DIRECTION:
Convert every line of the entries below into a JSON list of strings, one string per line, omitting blank lines and the pictures.

ROWS:
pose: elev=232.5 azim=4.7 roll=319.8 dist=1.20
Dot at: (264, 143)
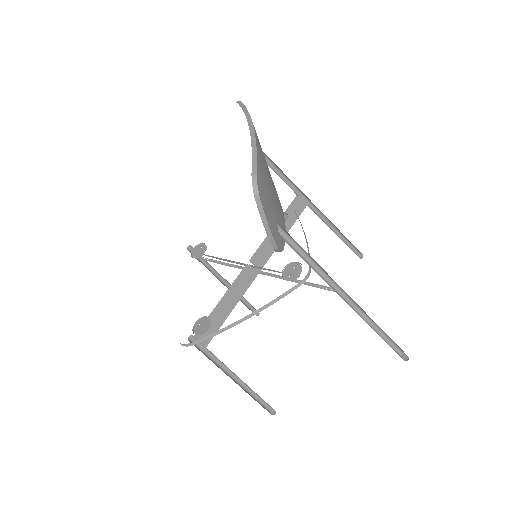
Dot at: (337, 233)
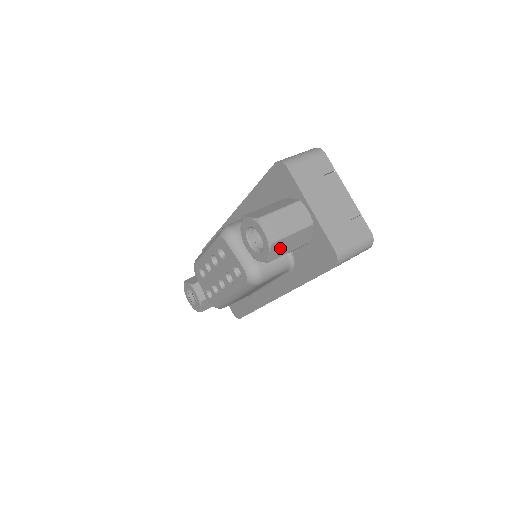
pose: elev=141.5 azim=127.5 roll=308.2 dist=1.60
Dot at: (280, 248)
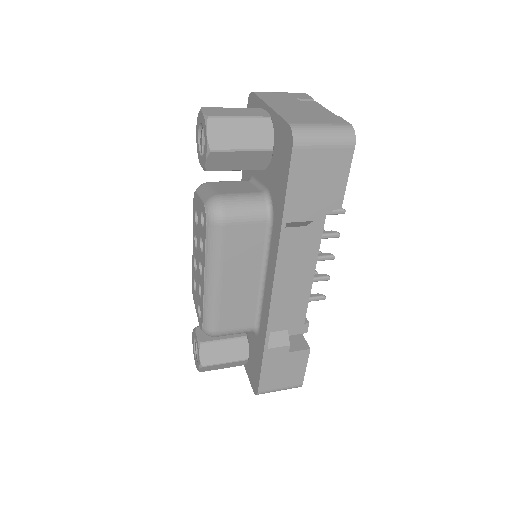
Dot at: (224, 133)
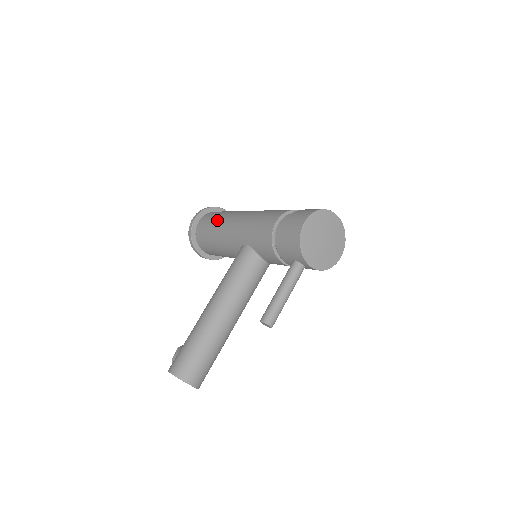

CORRECT ANSWER:
[
  "pose: elev=232.5 azim=4.7 roll=319.8 dist=1.20",
  "Dot at: (264, 143)",
  "Dot at: (337, 233)",
  "pose: elev=141.5 azim=127.5 roll=308.2 dist=1.60",
  "Dot at: (280, 248)",
  "Dot at: (224, 133)"
]